TRY IT:
Return copies of the lines below that mention "style".

[Dataset entries]
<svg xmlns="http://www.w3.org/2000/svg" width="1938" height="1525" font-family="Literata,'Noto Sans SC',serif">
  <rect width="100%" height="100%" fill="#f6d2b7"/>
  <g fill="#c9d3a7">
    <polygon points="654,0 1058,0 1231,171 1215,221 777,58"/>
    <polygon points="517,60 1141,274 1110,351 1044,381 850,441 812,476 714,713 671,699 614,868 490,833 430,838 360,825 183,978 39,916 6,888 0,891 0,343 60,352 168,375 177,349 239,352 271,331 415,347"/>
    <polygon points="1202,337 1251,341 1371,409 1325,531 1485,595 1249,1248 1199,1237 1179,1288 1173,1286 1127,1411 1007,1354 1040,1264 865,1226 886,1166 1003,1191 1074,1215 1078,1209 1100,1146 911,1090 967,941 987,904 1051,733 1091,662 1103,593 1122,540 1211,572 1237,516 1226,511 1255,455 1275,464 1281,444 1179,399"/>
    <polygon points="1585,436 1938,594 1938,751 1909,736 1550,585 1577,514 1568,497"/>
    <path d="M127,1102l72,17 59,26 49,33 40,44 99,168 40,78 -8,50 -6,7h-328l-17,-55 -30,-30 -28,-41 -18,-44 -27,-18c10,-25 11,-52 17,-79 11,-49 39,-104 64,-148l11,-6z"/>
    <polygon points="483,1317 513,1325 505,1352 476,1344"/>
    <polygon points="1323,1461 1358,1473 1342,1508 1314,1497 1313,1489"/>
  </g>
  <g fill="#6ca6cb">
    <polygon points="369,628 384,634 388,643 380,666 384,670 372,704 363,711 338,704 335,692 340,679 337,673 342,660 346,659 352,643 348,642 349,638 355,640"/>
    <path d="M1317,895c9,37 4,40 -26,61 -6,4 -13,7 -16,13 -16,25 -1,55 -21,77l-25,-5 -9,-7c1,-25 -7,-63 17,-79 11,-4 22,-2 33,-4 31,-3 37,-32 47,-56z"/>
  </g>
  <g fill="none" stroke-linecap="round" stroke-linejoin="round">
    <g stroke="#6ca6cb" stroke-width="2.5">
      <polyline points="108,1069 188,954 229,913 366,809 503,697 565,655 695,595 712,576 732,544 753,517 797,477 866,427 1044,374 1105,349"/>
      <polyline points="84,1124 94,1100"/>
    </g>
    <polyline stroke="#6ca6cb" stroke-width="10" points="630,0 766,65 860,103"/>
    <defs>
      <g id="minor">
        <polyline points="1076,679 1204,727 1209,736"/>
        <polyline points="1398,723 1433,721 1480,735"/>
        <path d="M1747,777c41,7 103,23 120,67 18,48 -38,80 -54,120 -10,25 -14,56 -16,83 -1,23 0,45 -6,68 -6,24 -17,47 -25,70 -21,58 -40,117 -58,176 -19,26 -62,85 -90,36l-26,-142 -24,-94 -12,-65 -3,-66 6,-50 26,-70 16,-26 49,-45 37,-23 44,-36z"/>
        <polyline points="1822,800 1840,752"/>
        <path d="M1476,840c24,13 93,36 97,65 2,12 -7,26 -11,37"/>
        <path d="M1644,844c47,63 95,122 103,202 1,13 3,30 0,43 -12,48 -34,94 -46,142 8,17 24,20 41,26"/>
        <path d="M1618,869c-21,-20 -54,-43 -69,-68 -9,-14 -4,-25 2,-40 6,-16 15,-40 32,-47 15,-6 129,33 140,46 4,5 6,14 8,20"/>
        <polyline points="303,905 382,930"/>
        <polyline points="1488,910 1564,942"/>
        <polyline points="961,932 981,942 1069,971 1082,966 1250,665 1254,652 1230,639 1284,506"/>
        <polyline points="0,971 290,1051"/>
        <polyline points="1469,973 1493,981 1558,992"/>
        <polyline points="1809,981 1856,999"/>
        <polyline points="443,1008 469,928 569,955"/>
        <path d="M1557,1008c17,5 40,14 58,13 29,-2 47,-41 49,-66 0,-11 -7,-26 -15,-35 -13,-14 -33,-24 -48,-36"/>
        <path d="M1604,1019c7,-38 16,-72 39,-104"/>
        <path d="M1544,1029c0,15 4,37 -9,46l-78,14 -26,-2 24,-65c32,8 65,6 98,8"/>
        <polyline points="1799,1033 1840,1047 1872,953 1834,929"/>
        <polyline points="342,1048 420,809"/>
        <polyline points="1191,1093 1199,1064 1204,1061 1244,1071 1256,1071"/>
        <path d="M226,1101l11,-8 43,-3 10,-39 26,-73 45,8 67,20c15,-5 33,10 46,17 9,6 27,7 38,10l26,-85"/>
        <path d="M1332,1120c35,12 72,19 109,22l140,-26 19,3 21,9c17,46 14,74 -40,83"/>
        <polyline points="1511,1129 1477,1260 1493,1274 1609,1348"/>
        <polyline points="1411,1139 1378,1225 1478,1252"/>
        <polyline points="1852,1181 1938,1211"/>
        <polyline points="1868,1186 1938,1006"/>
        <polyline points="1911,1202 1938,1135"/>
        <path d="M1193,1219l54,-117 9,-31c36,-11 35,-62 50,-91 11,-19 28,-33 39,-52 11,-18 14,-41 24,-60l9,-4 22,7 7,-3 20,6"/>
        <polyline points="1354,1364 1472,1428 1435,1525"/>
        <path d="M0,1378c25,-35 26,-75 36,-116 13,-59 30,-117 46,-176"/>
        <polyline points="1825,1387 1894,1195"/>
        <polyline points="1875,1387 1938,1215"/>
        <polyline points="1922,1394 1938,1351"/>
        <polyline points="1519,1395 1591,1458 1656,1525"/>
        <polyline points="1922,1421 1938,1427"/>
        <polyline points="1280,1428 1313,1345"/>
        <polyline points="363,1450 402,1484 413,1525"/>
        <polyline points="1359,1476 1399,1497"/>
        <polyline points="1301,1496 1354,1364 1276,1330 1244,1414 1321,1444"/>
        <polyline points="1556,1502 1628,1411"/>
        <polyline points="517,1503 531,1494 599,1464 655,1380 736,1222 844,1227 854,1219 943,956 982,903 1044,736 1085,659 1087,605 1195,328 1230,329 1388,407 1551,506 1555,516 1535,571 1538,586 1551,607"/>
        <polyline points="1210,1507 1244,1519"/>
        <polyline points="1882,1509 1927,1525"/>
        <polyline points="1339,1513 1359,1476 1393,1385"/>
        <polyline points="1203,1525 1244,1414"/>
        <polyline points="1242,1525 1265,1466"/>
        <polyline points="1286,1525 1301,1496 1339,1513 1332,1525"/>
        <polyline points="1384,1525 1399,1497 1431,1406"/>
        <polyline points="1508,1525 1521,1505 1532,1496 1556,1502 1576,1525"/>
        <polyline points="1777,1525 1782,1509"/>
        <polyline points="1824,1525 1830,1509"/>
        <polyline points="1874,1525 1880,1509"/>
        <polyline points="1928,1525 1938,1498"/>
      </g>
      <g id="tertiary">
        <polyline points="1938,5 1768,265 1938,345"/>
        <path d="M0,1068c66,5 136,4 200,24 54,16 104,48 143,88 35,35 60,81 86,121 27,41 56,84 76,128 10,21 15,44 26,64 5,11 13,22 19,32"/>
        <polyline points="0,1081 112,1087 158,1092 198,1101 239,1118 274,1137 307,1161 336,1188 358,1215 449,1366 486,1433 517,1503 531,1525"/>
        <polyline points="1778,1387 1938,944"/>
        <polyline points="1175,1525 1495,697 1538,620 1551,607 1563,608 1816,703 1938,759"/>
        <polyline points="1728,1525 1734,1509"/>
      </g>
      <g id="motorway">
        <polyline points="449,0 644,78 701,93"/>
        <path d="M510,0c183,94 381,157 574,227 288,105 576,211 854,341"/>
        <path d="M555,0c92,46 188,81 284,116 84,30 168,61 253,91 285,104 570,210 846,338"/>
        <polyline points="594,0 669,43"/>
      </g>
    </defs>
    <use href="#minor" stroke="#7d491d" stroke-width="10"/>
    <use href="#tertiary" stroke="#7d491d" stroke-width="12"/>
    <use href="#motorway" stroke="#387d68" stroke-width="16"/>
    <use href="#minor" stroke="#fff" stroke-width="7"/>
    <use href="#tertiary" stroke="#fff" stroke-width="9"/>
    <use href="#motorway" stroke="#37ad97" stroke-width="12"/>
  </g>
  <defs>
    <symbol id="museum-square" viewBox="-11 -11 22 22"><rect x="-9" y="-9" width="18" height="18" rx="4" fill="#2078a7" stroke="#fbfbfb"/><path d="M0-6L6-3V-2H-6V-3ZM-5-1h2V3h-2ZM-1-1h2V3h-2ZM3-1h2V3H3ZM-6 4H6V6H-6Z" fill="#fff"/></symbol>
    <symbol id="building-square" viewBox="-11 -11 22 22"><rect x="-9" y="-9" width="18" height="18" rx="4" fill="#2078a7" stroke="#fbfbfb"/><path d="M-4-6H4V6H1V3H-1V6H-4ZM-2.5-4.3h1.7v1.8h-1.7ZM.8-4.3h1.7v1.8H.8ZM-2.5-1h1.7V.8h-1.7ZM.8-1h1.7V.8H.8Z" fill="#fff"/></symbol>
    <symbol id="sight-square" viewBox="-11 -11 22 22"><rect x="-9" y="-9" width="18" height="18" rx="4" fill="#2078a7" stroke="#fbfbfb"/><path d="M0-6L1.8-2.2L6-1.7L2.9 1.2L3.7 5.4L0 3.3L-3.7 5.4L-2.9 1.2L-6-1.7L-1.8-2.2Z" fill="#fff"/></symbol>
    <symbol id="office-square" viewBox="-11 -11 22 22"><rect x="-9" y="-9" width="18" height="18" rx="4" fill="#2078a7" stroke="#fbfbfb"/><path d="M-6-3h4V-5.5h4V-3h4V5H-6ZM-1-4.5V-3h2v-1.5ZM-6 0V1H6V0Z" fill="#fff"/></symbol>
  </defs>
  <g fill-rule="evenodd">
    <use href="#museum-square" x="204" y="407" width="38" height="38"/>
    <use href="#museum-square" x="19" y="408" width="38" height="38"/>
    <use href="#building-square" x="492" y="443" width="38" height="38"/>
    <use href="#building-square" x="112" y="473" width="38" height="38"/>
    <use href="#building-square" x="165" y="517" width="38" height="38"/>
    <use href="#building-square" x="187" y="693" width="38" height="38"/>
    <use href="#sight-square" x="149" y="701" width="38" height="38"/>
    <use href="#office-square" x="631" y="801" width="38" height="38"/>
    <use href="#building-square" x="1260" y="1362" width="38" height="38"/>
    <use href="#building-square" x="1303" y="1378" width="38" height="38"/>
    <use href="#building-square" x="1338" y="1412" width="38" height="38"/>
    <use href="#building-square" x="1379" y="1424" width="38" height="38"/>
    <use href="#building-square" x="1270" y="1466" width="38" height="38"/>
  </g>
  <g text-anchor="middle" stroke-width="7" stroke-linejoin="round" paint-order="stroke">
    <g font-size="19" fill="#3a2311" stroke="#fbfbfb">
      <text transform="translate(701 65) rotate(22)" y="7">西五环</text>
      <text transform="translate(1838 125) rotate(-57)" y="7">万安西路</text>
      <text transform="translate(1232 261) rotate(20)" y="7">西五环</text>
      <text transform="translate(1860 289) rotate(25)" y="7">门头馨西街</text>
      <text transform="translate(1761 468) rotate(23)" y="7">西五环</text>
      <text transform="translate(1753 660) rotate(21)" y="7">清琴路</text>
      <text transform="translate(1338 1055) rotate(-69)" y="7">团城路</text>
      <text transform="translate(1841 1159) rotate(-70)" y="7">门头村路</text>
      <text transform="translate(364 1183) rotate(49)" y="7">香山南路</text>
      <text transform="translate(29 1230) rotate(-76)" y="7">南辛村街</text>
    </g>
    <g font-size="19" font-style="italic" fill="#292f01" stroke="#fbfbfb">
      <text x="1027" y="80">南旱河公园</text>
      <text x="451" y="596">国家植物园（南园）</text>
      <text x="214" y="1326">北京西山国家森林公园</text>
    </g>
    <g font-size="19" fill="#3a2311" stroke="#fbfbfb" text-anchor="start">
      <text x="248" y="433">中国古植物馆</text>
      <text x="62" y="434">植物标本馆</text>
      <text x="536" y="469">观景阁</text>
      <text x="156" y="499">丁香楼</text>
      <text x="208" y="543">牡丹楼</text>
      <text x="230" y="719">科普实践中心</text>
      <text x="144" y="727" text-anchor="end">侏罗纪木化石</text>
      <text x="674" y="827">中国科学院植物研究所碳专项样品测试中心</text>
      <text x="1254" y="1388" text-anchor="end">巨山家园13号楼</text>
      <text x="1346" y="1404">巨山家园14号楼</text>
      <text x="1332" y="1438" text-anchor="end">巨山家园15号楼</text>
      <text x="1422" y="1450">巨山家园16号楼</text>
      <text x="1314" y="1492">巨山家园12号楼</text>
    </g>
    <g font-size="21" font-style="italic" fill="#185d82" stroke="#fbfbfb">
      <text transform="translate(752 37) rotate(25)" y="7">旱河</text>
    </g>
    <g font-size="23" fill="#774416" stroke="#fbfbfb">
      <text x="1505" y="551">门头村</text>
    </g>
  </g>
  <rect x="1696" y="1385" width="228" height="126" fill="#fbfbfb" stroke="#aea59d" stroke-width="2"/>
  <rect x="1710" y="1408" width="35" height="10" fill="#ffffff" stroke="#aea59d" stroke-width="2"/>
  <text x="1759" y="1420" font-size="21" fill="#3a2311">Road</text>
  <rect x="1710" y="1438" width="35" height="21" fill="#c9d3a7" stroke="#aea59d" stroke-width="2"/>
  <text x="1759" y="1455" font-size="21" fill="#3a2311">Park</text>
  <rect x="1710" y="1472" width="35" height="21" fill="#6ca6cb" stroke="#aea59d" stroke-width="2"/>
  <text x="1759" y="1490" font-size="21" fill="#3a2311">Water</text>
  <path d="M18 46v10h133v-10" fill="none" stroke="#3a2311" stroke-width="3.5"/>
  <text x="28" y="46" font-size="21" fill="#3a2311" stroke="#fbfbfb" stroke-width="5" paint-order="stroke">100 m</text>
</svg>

SOLUTION:
    <g font-size="19" font-style="italic" fill="#292f01" stroke="#fbfbfb">
    <g font-size="21" font-style="italic" fill="#185d82" stroke="#fbfbfb">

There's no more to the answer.